Adding the OAuth2 app in Hydra¶
Using the Hydra CLI create command¶
Use the hydra cli command to create a client for the TYPO3 application:
hydra clients create \
--endpoint http://hydra-instance-url:4445 \
--id your-typo3-client-name \
--secret your-typo3-client-secret \
--grant-types authorization_code,refresh_token \
--response-types code,id_token \
--scope openid,offline \
--token-endpoint-auth-method client_secret_post \
--callbacks "https://<your-TYPO3-installation>/typo3/oauth2/callback/handle?oauth2-provider=hydra&action=callback,https://<your-TYPO3-installation>/typo3/login?loginProvider=1616569531&oauth2-provider=hydra&login_status=login&commandLI=attempt,https://<your-TYPO3-installation>/_oauth2?oauth2-provider=hydra&tx_oauth2client%5Baction%5D=verify,https://<your-TYPO3-installation>/_oauth2?oauth2-provider=hydra&logintype=login"
- Make sure to replace the following variables:
hydra-instance-url: Point to your hydra installationid: Choose your Hydra client name for your TYPO3 installation (for example: your site identifier)secret: Set a client secret - this should follow general secret/password rulescallbacks: Replace<your-TYPO3-installation>with your TYPO3 installation URL - if you have a multi-site setup, add all site urls with the 4 listed paths (so if you use 2 sites, you should have 8 callback URLs configured)

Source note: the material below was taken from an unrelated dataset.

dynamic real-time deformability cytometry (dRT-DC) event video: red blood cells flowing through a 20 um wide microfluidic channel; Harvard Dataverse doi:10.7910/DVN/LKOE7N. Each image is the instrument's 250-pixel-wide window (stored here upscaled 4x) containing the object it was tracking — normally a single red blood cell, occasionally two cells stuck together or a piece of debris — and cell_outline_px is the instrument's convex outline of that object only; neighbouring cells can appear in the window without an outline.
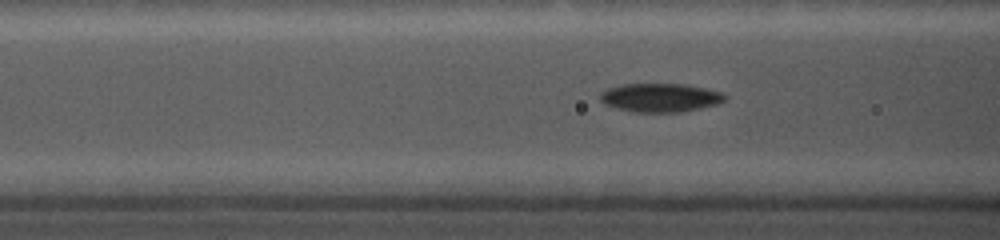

Using the Hydra import capabilities¶
If you prefer to handle your configuration in JSON files, here's an example hydra client json:
{
"client_id": "your-hydra-client",
"grant_types": [
"authorization_code",
"refresh_token"
],
"redirect_uris": [
"https://<your-TYPO3-installation>/typo3/oauth2/callback/handle?oauth2-provider=hydra\u0026action=callback",
"https://<your-TYPO3-installation>/typo3/login?loginProvider=1616569531\u0026oauth2-provider=hydra\u0026login_status=login\u0026commandLI=attempt",
"https://<your-TYPO3-installation>/<callback-slug>?oauth2-provider=hydra\u0026tx_oauth2client%5Baction%5D=verify",
"https://<your-TYPO3-installation>/<callback-slug>?oauth2-provider=hydra\u0026logintype=login"
],
"response_types": [
"code",
"id_token"
],
"scope": "openid offline",
"subject_type": "public",
"token_endpoint_auth_method": "client_secret_post",
}
Adding the OAuth2 Hydra client in TYPO3¶
Add the following configuration to your AdditionalConfiguration.php:
$GLOBALS['TYPO3_CONF_VARS']['EXTENSIONS']['oauth2_client'] = [
'providers' => [
'keycloak' => [
'label' => 'Hydra',
'iconIdentifier' => 'oauth2-hydra',
'description' => 'Login with Hydra',
'scopes' => [
\Waldhacker\Oauth2Client\Service\Oauth2ProviderManager::SCOPE_BACKEND,
],
'options' => [
'clientId' => '<your-client-id>',
'clientSecret' => '<your-client-secret>',
'urlAuthorize' => 'https://<hydra-domain>/oauth2/auth',
'urlAccessToken' => 'https://<hydra-domain>/oauth2/token',
'urlResourceOwnerDetails' => 'https://<hydra-domain>/oauth2/userinfo',
'responseResourceOwnerId' => 'sub',
],
],
],
];
Registering the icon (optional)¶
If you want to use a custom icon, in your site package Configuration/Icons.php register the icon like this:
<?php
return [
'oauth2-hydra' => [
'provider' => \TYPO3\CMS\Core\Imaging\IconProvider\FontawesomeIconProvider::class,
'name' => 'cubes',
],
];
If you want to use the default icon instead, remove the iconIdentifier from the configuration.